Dave Weaver, The Black Hole Bar. Elsewhen Press, 2014. Pp. 241. ISBN 978-1-908168-49-8. £9.99/$17.99.
Reviewed by Andy SawyerThe Black Hole Bar is an interesting combination—depending upon how you look at it—of mediocre-to-quite entertaining short stories and unusually-structured novel and actually successful novel, which gradually exposes the nature of the world in which it is set. The back-cover blurb references Chaucer’s Canterbury Tales and Boccaccio’s Decameron to rather startling effect. Any reader who knows these works (especially anyone who notices that “Boccaccio” is actually misspelled here) is going to be ironic at the expense of the author, because to the most cursory or charitable reading The Black Hole Bar is not as good a story-cycle as the works of Chaucer and Boccaccio, nor do the stories offer as sharp a satire on their tellers and times. That said—and I’d be surprised if I had been lead to any other conclusion—Weaver hasn’t disgraced himself, and deserves better.
We are in a near-ish future of technological advance and social decline. Grumpy and discontented Simon Trentham, whose marriage is disintegrating and whose job as a industry journalist is simply well-paid hackery, is in London Docklands Spaceport to kill a few hours nursing his grievances before boarding a flight to Titan in order to research yet another PR piece justifying his company’s exploitation of Saturn’s moon. In a dingy bar he stumbles upon a writers’ group who are about to embark upon one of their regular contests. As an aspiring writer himself, he joins in. Although some of the group feel that he is an outsider pushing himself into a venue where he’s not wanted, and his status as a “real” professional writer is simply as “an apologist for ‘The Man’” (p. 21), he reads one of his stories and impresses enough of the group to be allowed to stay. The contest continues.
The majority of the book is therefore eighteen stories “as by” Simon and the group, plus two added stories in an epilogue to settle the tie for first place after all stories are “marked”. After each reading, we get a short section in which the story is “critiqued” by members of the group and in which we—and Simon—begin to see the relationships and histories of group members uncovered. Simon himself becomes attracted to one of the group, and in the end has to make a decision which may affect his life-direction.

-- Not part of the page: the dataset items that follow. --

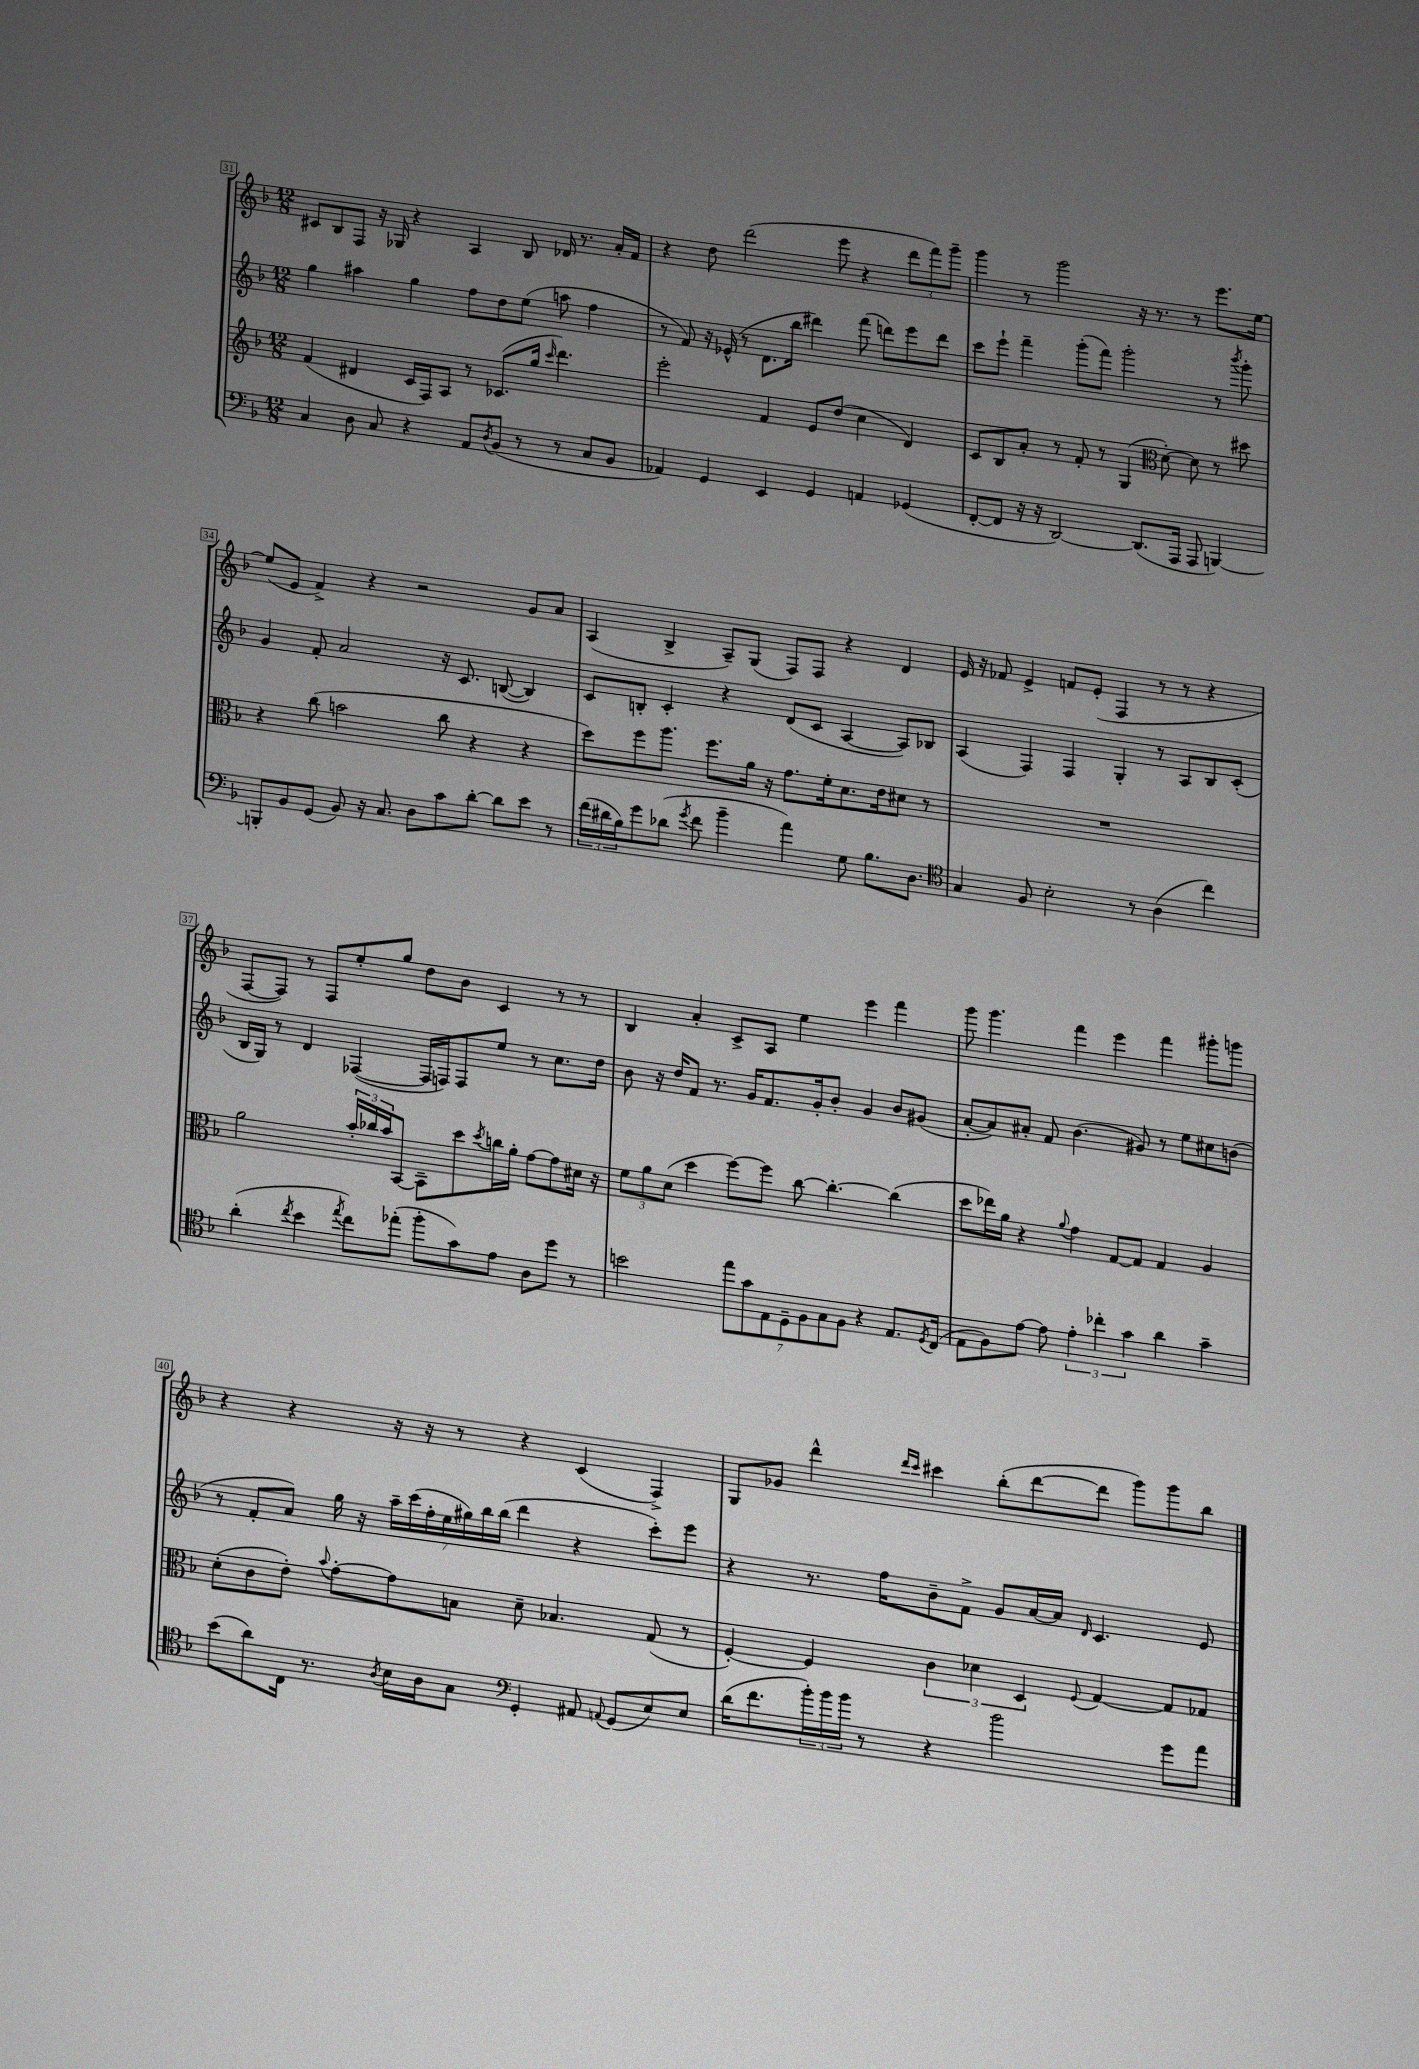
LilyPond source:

<<
\new StaffGroup <<
\new Staff = "s0" {
    \clef treble \key f \major \numericTimeSignature \time 12/8
    cis'8 bes8 f8 r16 ges16 r4 a4 bes8 des'16 r8. a'16-. f'16 |
    r4 d''8 d'''2( e'''8 r4 \tuplet 3/2 { d'''8 f'''8) g'''8-- } |
    g'''4 r8 g'''2 r16 r8. r8 e'''8. e''16~ |
    e''8( e'8 f'4->) r4 r2 g'8 a'8 |
    a4( bes4-> a8--) g8( f8) f8 r4 d'4 |
    e'16 r16 fes'8 e'4-> f'8 e'8-.( f4 r8 r8 r4 |
    f8~ f8) r8 f8 e''8-. g''8 d''8 bes'8 c'4 r8 r8 |
    bes4 a'4-. c'8-> a8 e''4 e'''4 f'''4 |
    g'''8 g'''4. f'''4 e'''4 f'''4 gis'''8-. g'''8 |
    r4 r4 r16 r16 r8 r4 c'4( f4->) |
    g8 ges'8 d'''4-^ \grace { d'''16 c'''16 } cis'''4 bes''8-.( d'''8~ d'''8 g'''8) g'''8 bes''8 \bar "|." |
}
\new Staff = "s1" {
    \clef treble \key f \major \numericTimeSignature \time 12/8
    g''4 ais''4 g''4 f''8 d''8 e''8( a''8 f''4 |
    r8 f'8) r16 ees'16-^( r8 d'8. bes''16 dis'''4) f'''8( d'''8) e'''8 d'''8 |
    c'''8 e'''8-! f'''4-- g'''8-.( f'''8) g'''2-. r8 \acciaccatura { bes'''8 } g'''8-. |
    g'4 f'8-. a'2 r16 c'8. b8~( b4) |
    c'8 b8-. c'4-. r4 d'8( c'8 a4~ a8) bes8 |
    a4( f4) f4 g4-. r8 a8 bes8 c'8-.( |
    bes16 g16) r8 d'4 fes4~( fes16 f16) f8 e''8 r8 c''8. d''16 |
    bes'8 r16 d''16 f'8 r8. g'16 f'8. g'16-. bes'8-. g'4 bes'8 gis'8( |
    a'8~-. a'8) ais'8-. f'8 bes'4.( gis'8) r8 e''8 cis''8 b'8( |
    r8 f'8-. a'8) g''16 r16 \tuplet 7/4 { a''16-- c'''16( f''16-. e''16 gis''16) bes''16 bes''16( } d'''4 r4 c'''8-.) e'''8 |
    r4 r8. f''16 bes'8-- f'8-> g'8 a'16~ a'16 \grace { d'16 } c'4. e'8 \bar "|." |
}
\new Staff = "s2" {
    \clef treble \key f \major \numericTimeSignature \time 12/8
    f'4( dis'4 c'16 f16) a8 r8 ces'8.( g''16 \grace { c'''16 } d'''4.) |
    e'''2-. f'4 e'8 d''8( c''4 d'4) |
    c'8 bes8 a'8-. r8 f'8-. r8 g4( \clef alto d'8~-.) d'8 r8 dis''8 |
    r4 c''8( b'2 c''8 r4 r4 |
    d''8) f''8 a''8. f''8. a'16 r16 g'8. f'16-. d'8. e'16 dis'8 r8 |
    R1. |
    a'2 \tuplet 3/2 { bes'16-. ces''16 bes'16 } bes,8~ bes,8-- d''8 \acciaccatura { d''8 } c''16 a'16-. g'8~ g'8 dis'16 r16 |
    \tuplet 3/2 { f'8 a'8 d'8( } d''4 f''8~) f''8 c''8~ c''4.~-. c''4( |
    d''8 ees''16) a'16 r4 \appoggiatura { a'8 } g'4 g8~ g8 g4 a4 |
    d'8-.( c'8 e'8-.) \appoggiatura { bes'8 } g'8~-. g'8 b8 d'8-- bes4. g8( r8 |
    f4~-.) f4 \tuplet 3/2 { c'4 des'4 d4 } \appoggiatura { f8 } g4~ g8 ges8 \bar "|." |
}
\new Staff = "s3" {
    \clef bass \key f \major \numericTimeSignature \time 12/8
    c4 d8 c8 r4 a,8 \acciaccatura { d8 } bes,8( r8 r8 c8 bes,8 |
    aes,4) g,4 e,4 g,4 a,4 ges,4( |
    f,8~-. f,8 r16 r16 d,2~) d,8.( a,,16 a,,8 b,,4~) |
    b,,8-. bes,8 g,8( bes,8) r16 c8. d8 c'8 d'8~-. d'8 e'8 r8 |
    \tuplet 3/2 { f'16( dis'16 bes16) } g'8 des'8( \acciaccatura { g'8 } f'8 bes'4-- a'4) g8 bes8. d8. |
    \clef tenor g4 f8 bes2-. r8 a4( c''4) |
    a'4-.( \acciaccatura { c''8 } bes'4 \acciaccatura { e''8 } c''8) ees''8-.( f''8-. g'8) e'8 a8 d''8 r8 |
    b'2 \tuplet 7/4 { e''8 g'8 e8 d8-- f8 g8 f8 } r4 e8. \acciaccatura { d8 } c16( |
    e8 f8) e'8~ e'8 \tuplet 3/2 { e'4-. ces''4-. g'4 } a'4 g'4-- |
    bes'8( a'8) c16 r8. \acciaccatura { a8 } bes16 a16 g8 \clef bass g,4-. ais,8 \appoggiatura { a,8 } g,8( e8) e8 |
    d'16( f'8. \tuplet 3/2 { bes'16-.) bes'16 bes'16 } r8 r4 bes'2 g'8 a'8 \bar "|." |
}
>>
>>
\layout { \context { \Score currentBarNumber = #31 \override BarNumber.stencil = #(make-stencil-boxer 0.1 0.3 ly:text-interface::print) } }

The group members—Ben, Kate, Bernard, Carl, Juliet, Janice, Zandor and Daniela, are, deliberately, contrasting and interesting characters. The stories themselves are—as I read them as stories—fairly typical of the kind of fiction written by reasonably but not greatly talented “writing group” members. Few of them could stand out in a magazine or anthology, despite (or maybe because of) their twists or faux-poignant endings, though some, such as Ben’s “The Laughter Room” (showing a world in which comedy has become the new pornography: a world ironically brought all the closer between the time I read the story and the time I write about it), are relevant and witty extrapolations. Others are, as we learn more about the world we are visiting through the banter and conversation between the characters, much less (in the terms of the overall story) far-fetched sf and much more “slice of life” realism. (Kate’s “Digger” or or Zandor’s “The Last City” are examples here.) This is, of course, a world in which space travel and social reversals into dystopian attitudes, customs, or politics, are not imaginative playfulness but mundane history. We come to realise—and this is why it is worth persevering with the book—that some at least of the stories are (in the way amateur fiction often is) unconscious or semi-conscious expressions of the real feelings and lives of the narrators, and that the book’s author wants us to realise this. It’s this which makes it less a collection of short stories than a thought-provoking novel.
This is a trick of outright metafictionality which is pretty difficult to pull off, and I’m not entirely sure that Weaver is wholly successful: there are clichés which seem to be simply clichés, but still, there are others that seem to highlight a character or situation. This reading, though, (if I’m right about it, and even if I’m not it’s an interesting one to try out) makes The Black Hole Bar a much more substantial novel than seeing it simply as a mosaic of Weaver’s own stories with a linking text: what used to be called a fix-up. Without giving too much away, by about two-thirds of the way through the book it is clear that there is a definite plot to the narrative beyond man-wanders-into-a-bar and stories-are-told. Some of the characters are more than they first appeared to be. I came to the end of the book feeling that the narrator was a much more interesting character, and that the world in which he lives was a much more interesting world, than I had felt at the beginning. This seems to me to be a sign of a book that worked.
This book sounds great! It was already on my to-read list; now I am really looking forward to it!